§ **Aim of the task**: Each entry should be restated word for word, with all pictures left out.

━━ Data extracts ━━

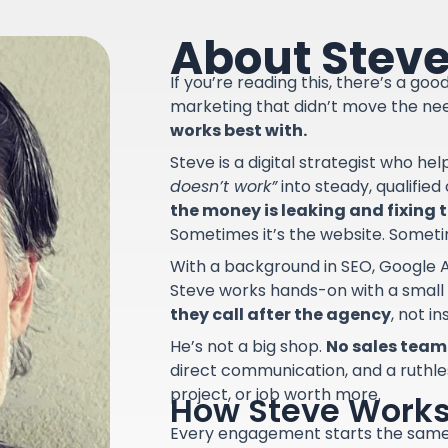
About Stev
If you’re reading this, there’s a go
marketing that didn’t move the ne
works best with.
Steve is a digital strategist who he
doesn’t work”
into steady, qualifie
the money is leaking and fixing th
Sometimes it’s the website. Sometime
With a background in SEO, Google A
Steve works hands-on with a small
they call after the agency
, not i
He’s not a big shop.
No sales team.
direct communication, and a ruthle
project, or job worth more.
How Steve Work
Every engagement starts the sam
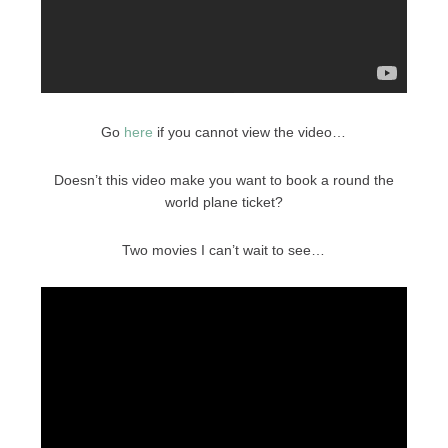
Go
here
if you cannot view the video…
Doesn’t this video make you want to book a round the
world plane ticket?
Two movies I can’t wait to see…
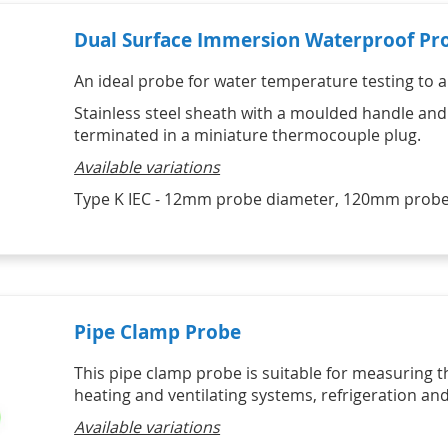
Dual Surface Immersion Waterproof Pr
An ideal probe for water temperature testing to a
Stainless steel sheath with a moulded handle and
terminated in a miniature thermocouple plug.
Available variations
Type K IEC - 12mm probe diameter, 120mm probe
Pipe Clamp Probe
This pipe clamp probe is suitable for measuring t
heating and ventilating systems, refrigeration an
Available variations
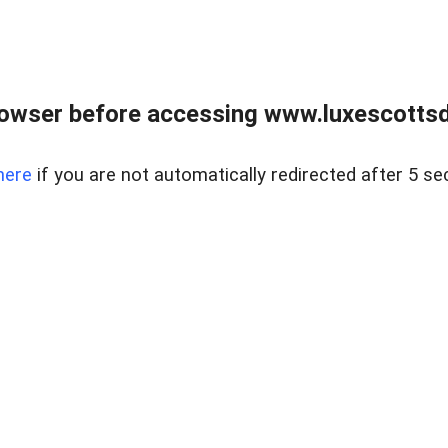
rowser before accessing www.luxescottsd
here
if you are not automatically redirected after 5 se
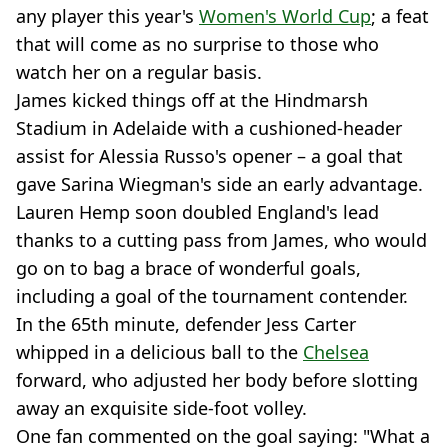
any player this year's
Women's World Cup
; a feat
that will come as no surprise to those who
watch her on a regular basis.
James kicked things off at the Hindmarsh
Stadium in Adelaide with a cushioned-header
assist for Alessia Russo's opener – a goal that
gave Sarina Wiegman's side an early advantage.
Lauren Hemp soon doubled England's lead
thanks to a cutting pass from James, who would
go on to bag a brace of wonderful goals,
including a goal of the tournament contender.
In the 65th minute, defender Jess Carter
whipped in a delicious ball to the
Chelsea
forward, who adjusted her body before slotting
away an exquisite side-foot volley.
One fan commented on the goal saying: "What a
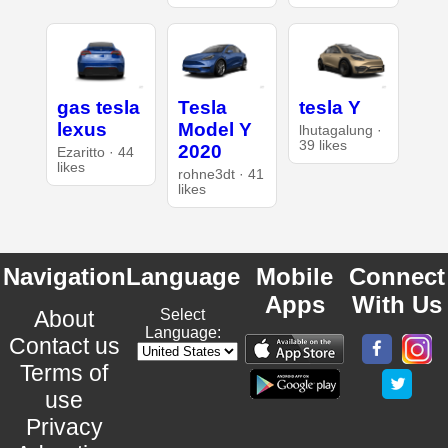
gas tesla
Tesla
tesla Y
lexus
Model Y
lhutagalung ·
39 likes
2020
Ezaritto · 44
likes
rohne3dt · 41
likes
Navigation
Language
Mobile
Connect
Apps
With Us
About
Select
Language:
Contact us
Terms of
use
Privacy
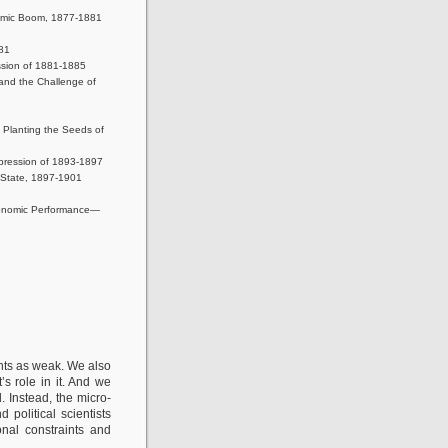
nomic Boom, 1877-1881
881
ssion of 1881-1885
 and the Challenge of
 Planting the Seeds of
pression of 1893-1897
 State, 1897-1901
Economic Performance—
nts as weak. We also
 role in it. And we
 Instead, the micro-
political scientists
onal constraints and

━━━

§ **Answer to this exercise**:
About Stev
If you’re reading this, there’s a go
marketing that didn’t move the ne
works best with.
Steve is a digital strategist who he
doesn’t work”
into steady, qualifie
the money is leaking and fixing th
Sometimes it’s the website. Sometime
With a background in SEO, Google A
Steve works hands-on with a small
they call after the agency
, not i
He’s not a big shop.
No sales team.
direct communication, and a ruthle
project, or job worth more.
How Steve Work
Every engagement starts the sam
Go
here
if you cannot view the video…
Doesn’t this video make you want to book a round the
world plane ticket?
Two movies I can’t wait to see…
Dual Surface Immersion Waterproof Pr
An ideal probe for water temperature testing to a
Stainless steel sheath with a moulded handle and
terminated in a miniature thermocouple plug.
Available variations
Type K IEC - 12mm probe diameter, 120mm probe
Pipe Clamp Probe
This pipe clamp probe is suitable for measuring t
heating and ventilating systems, refrigeration an
Available variations
rowser before accessing www.luxescottsd
here
if you are not automatically redirected after 5 se
any player this year's
Women's World Cup
; a feat
that will come as no surprise to those who
watch her on a regular basis.
James kicked things off at the Hindmarsh
Stadium in Adelaide with a cushioned-header
assist for Alessia Russo's opener – a goal that
gave Sarina Wiegman's side an early advantage.
Lauren Hemp soon doubled England's lead
thanks to a cutting pass from James, who would
go on to bag a brace of wonderful goals,
including a goal of the tournament contender.
In the 65th minute, defender Jess Carter
whipped in a delicious ball to the
Chelsea
forward, who adjusted her body before slotting
away an exquisite side-foot volley.
One fan commented on the goal saying: "What a
gas tesla
Tesla
tesla Y
lexus
Model Y
lhutagalung ·
39 likes
2020
Ezaritto · 44
likes
rohne3dt · 41
likes
Navigation
Language
Mobile
Connect
Apps
With Us
About
Select
Language:
Contact us
Terms of
use
Privacy
nomic Boom, 1877-1881
881
ssion of 1881-1885
 and the Challenge of
 Planting the Seeds of
pression of 1893-1897
 State, 1897-1901
Economic Performance—
nts as weak. We also
 role in it. And we
 Instead, the micro-
political scientists
onal constraints and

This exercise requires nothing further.